Closer analysis of the reasons for economic activity paints a more complex picture. Notwithstanding the Telegraph headlines referred to above, the numbers of early retired have not varied much. Student numbers have fluctuated up and down. The long-term trend of fewer not working due to caring responsibilities was reversed somewhat in the middle of the pandemic (presumably as a result of the need to home school) before reverting to trend again.

The real feature of the economically inactive population in the UK is that, over time, those not working because of caring responsibilities are being replaced by those off work due to long term ill-health.

Long-term ill-health

The long-term sick is now the largest category of those of “working age” who are neither in work nor looking for work, and this accounts for nearly 30% of the economically inactive. Data from last November reinforces the increase in those off work due to long-term sickness absence.

The numbers off work due to long-term ill health had begun to rise in early 2019, a year before Covid hit these shores, and in numerical terms amounts to around half a million more since the beginning of 2019. Looking at the reasons for long-term sickness absence in more detail, the largest number are those classed as having “other health problems or disabilities” followed by: mental illness and nervous disorders; depression, bad nerves or anxiety; problems connected with back or neck; and progressive illnesses (eg cancer). In the three years from Spring 2019, it was other health problems (+41%), mental illness (+22%) and back and neck problems (+31%) which increased significantly. The numbers with long-term ill-health on account of depression or progressive illness remained little changed.

The ONS commentary identifies the possible causes and, in particular, notes the possibility that working from home had contributed to neck/back problems and that increased NHS waiting times may be contributing to increased long-term sickness in the labour market generally. Of particular note, they comment that Long Covid is “likely to be an important factor in increased long-term sickness.”
As we explore in our recent article on this topic, a growing number of older people at work could mean more employees experiencing health issues. Employers will need to become increasingly adept at managing health-related issues and make their workplaces more appealing to older workers to avoid losing valuable members of the workforce.

Long Covid

Post-Covid syndrome (or “Long Covid” as it is commonly called) undoubtedly continues to be a problem. According to ONS data from March, 1.88 million people report ongoing symptoms after contracting Covid-19, a gradual reduction from 2.29 million in September 2022. These high levels are likely to be a material contributor to the increase in long-term ill health and so to economic inactivity rates, and one which perhaps receives less attention than it deserves.

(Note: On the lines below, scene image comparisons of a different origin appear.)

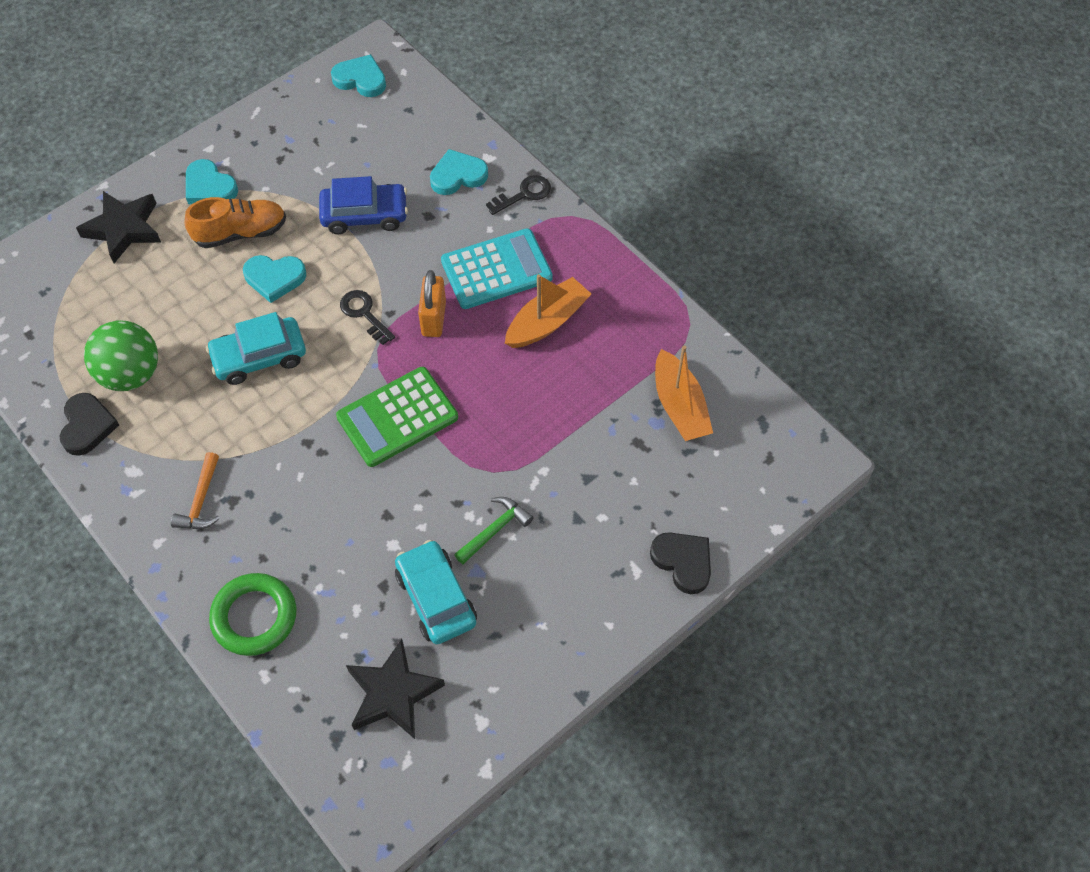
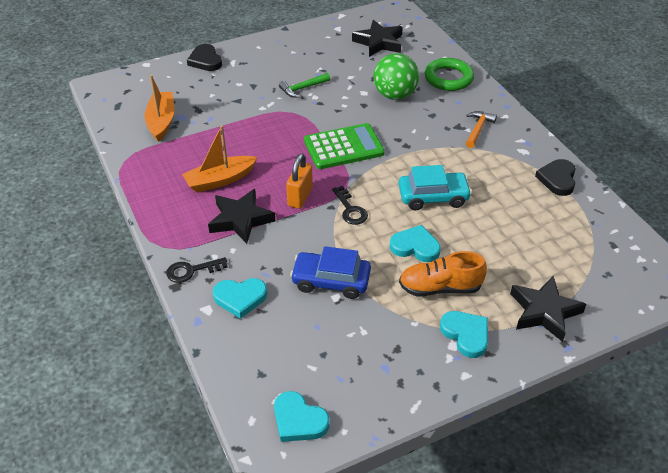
camera: 165 degrees left, 15 degrees down
green ball [84,320,158,391] -> green ball moved to [373,53,419,100]
turquoise car [395,540,477,644] -> none
turquoise calculator [441,228,553,309] -> black star [208,189,276,244]

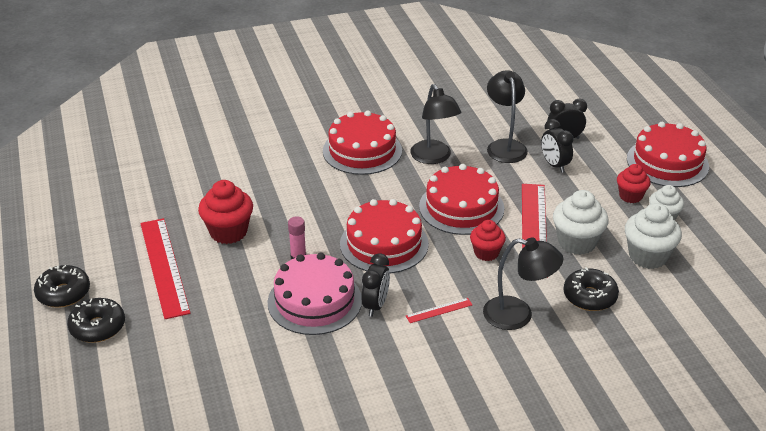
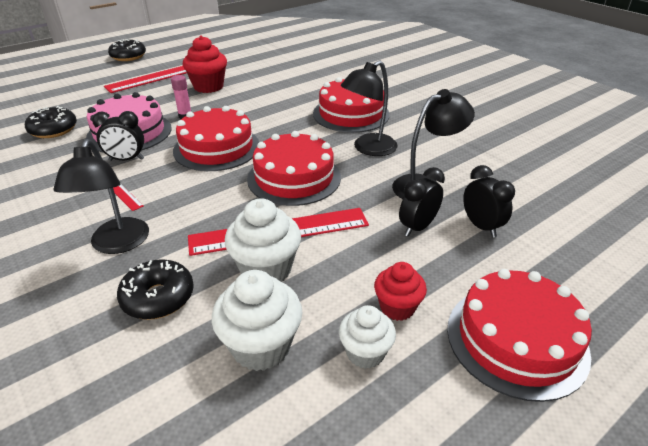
camera: 70 degrees right, 0 degrees up
black donut [67,298,125,343] -> black donut moved to [25,106,77,138]
red cupcake [470,220,506,261] -> none

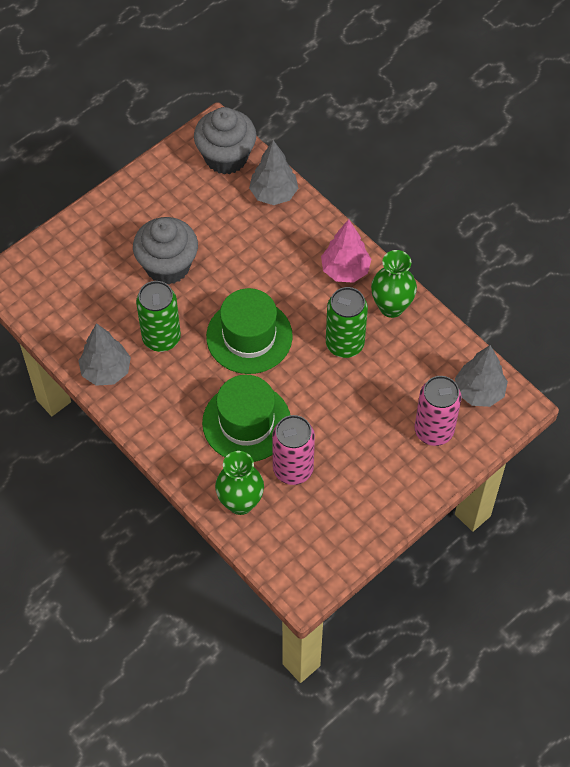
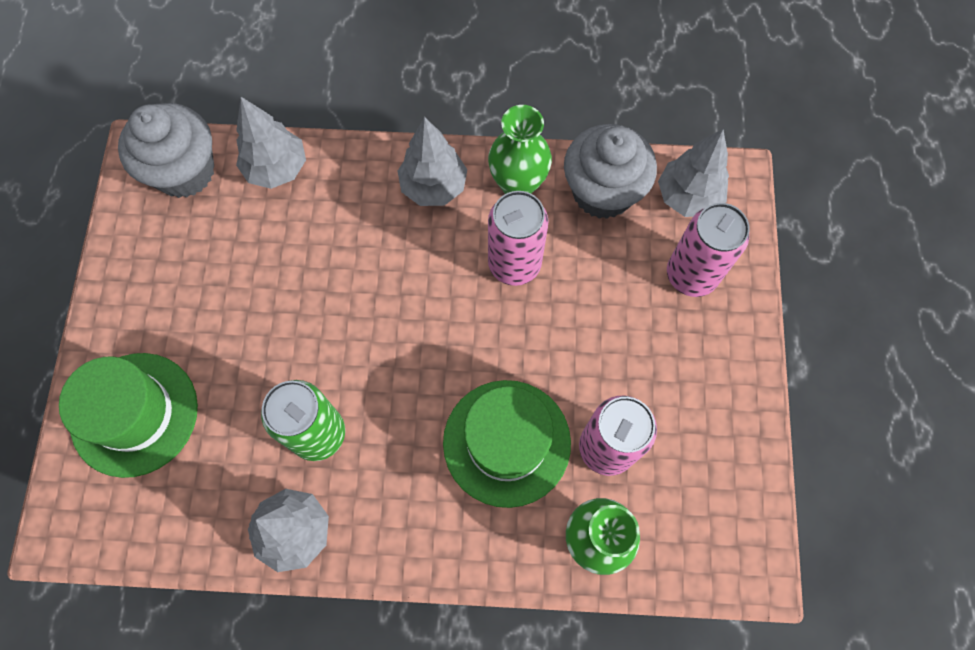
camera: 45 degrees left, 10 degrees up
grey cupcake [133,217,198,284] -> grey cupcake moved to [564,124,657,219]
green hat [206,288,293,374] -> green hat moved to [59,353,198,478]
pink tree [321,219,372,283] -> grey tree [398,117,467,206]
green can [326,287,368,358] -> pink can [488,191,549,286]

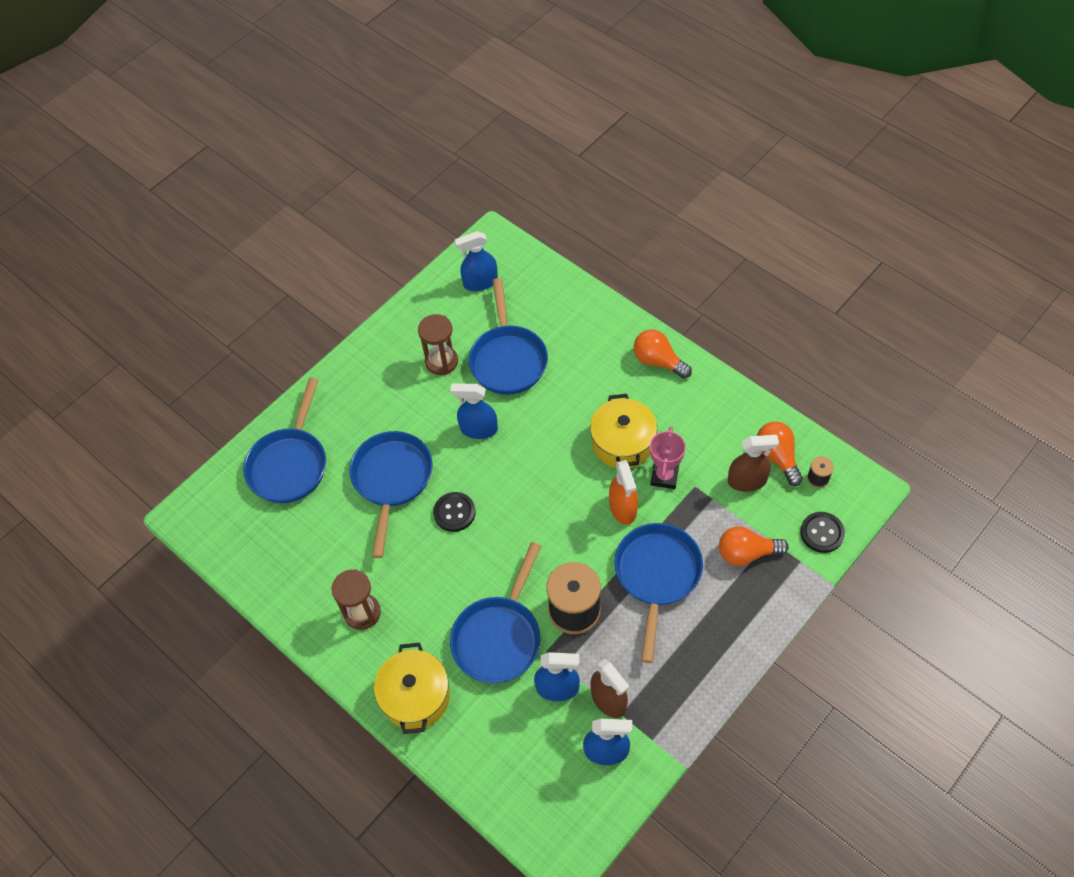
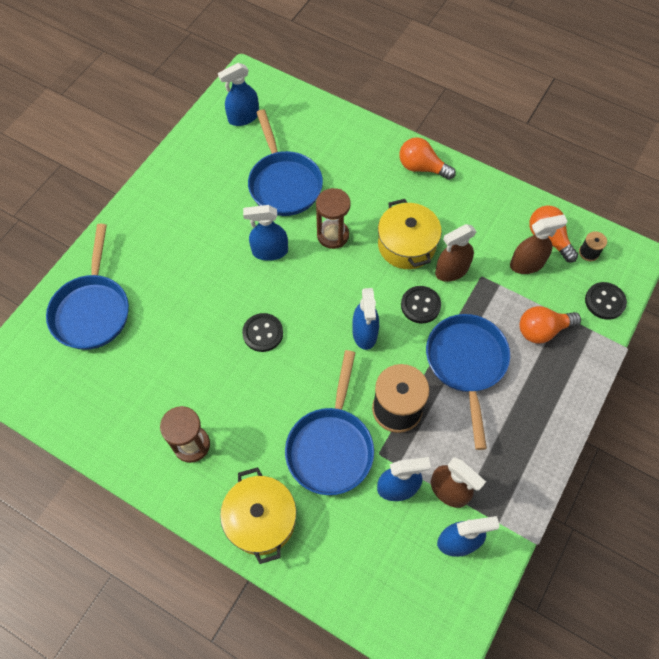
camera: 15 degrees left, 5 degrees up
blue pan [349,431,432,558] -> none
brown hourglass [418,314,458,375] -> brown hourglass moved to [316,188,351,249]
orange spray bottle [609,460,638,525] -> black button [401,286,441,324]
pink trophy [650,427,686,489] -> brown spray bottle [435,224,477,282]
none -> blue spray bottle [352,288,379,350]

Although we do not have data setting out the numbers not working due to Long Covid, of those currently experiencing symptoms, 1.5 million say it is affecting their day to day activities and 381,000 say it is limiting these activities “a lot”.
With the lengthy list of Long Covid symptoms including fatigue, muscle aches and problems with memory and concentration, it seems fair to conclude that this condition is contributing several hundreds of thousands to the increase in economic inactivity numbers.

Although most of society has returned to pre-pandemic behaviour, the effects of Covid are far from over. Covid is still haunting the jobs market and may well continue to do so for some time.